Kaidah: "ambil baiknya, menghilangkan buruknya" Kaidah ini terhitung bertentangan bersama bersama bersama bersama dalil-dalil di poin ke dua di atas tentang wajibnya selektif di di di dalam mencari kebenaran dan mencari ilmu. Bukan ambil berasal berasal dari sembarang orang setelah itu menjadi dapat mengambil alih baiknya dan menghilangkan buruknya.Kaidah ini terhitung bertentangan bersama bersama bersama bersama akal sehat. Karena bagaimana dapat saja pencari kebenaran dan penuntut ilmu sadar mana yang baik dan mana yang buruk, padahal dia baru saja menghendaki studi dan mencari?! Padahal sadar mana yang baik dan mana yang jelek perlu kepada ilmu.
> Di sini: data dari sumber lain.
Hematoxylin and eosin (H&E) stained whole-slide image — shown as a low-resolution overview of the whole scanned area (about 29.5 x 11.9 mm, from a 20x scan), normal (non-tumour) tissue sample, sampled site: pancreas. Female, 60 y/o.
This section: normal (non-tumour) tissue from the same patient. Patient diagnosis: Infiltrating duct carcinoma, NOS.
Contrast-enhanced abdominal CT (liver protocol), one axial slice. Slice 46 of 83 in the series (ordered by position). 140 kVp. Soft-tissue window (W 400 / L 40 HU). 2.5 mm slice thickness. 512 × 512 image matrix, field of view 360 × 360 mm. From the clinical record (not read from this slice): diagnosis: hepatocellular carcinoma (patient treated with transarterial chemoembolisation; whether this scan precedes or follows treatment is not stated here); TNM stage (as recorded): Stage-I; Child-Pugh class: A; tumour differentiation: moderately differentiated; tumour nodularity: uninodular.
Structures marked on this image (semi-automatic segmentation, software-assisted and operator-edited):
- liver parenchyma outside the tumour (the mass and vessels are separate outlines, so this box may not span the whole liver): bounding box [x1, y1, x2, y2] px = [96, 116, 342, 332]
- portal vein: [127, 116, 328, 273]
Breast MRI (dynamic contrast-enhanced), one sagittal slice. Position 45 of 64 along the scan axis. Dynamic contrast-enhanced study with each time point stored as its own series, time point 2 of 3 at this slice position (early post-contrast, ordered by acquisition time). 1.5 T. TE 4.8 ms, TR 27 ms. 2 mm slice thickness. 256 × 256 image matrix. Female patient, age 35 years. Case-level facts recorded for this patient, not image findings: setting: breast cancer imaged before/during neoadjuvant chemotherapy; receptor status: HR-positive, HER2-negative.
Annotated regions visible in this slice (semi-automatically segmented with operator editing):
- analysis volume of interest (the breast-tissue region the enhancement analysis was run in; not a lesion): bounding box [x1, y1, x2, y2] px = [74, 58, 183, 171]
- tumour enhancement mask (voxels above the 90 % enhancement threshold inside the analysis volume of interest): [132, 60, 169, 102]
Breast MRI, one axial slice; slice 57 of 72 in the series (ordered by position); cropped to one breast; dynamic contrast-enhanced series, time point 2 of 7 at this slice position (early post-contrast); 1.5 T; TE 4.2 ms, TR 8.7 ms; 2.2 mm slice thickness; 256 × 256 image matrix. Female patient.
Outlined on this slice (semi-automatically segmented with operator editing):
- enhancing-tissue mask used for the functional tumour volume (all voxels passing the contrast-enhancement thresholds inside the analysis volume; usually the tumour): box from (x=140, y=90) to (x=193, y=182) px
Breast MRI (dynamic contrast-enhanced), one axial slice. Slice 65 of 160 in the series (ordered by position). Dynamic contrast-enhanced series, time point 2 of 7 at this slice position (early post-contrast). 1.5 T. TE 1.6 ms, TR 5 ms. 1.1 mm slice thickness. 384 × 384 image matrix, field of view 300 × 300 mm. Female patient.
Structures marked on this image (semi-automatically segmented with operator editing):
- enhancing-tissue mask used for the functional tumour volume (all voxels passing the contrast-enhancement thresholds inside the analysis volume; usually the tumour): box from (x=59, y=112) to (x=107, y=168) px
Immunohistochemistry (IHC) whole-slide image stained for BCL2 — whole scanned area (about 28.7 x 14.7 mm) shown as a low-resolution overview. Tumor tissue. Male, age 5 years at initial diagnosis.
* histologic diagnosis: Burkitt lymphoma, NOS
Namun kaidah ini dapat benar terkecuali diterapkan terhadap orang yang mayoritasnya baik dan di atas kebenaran namun dia tergelincir terhadap sebagian kekeliruan. Seperti pas berguru terhadap seorang ulama yang berpegang terhadap sunnah dan akidah yang lurus. Maka pasti saja ulama sebagaimana manusia biasa, ia tidak sempurna, kadang kala ada kekurangan di di di dalam dirinya berwujud sebagian akhlak yang jelek atau lainnya. Maka di sini baru diterapkan, "ambil baiknya, menghilangkan buruknya". Rasulullah
Shallallahu’alaihi Wasallam bersabda:"Maafkanlah ketergelinciran orang-orang yang baik" (HR. Ibnu Hibban 94). di di dalam riwayat lain:"Maafkanlah ketergelinciran dzawil haiah (orang-orang yang baik namanya), terkecuali terkecuali terkena hadd" (HR. Abu Daud 4375, Dishahihkan Al Albani di di di dalam Ash Shahihah, 638).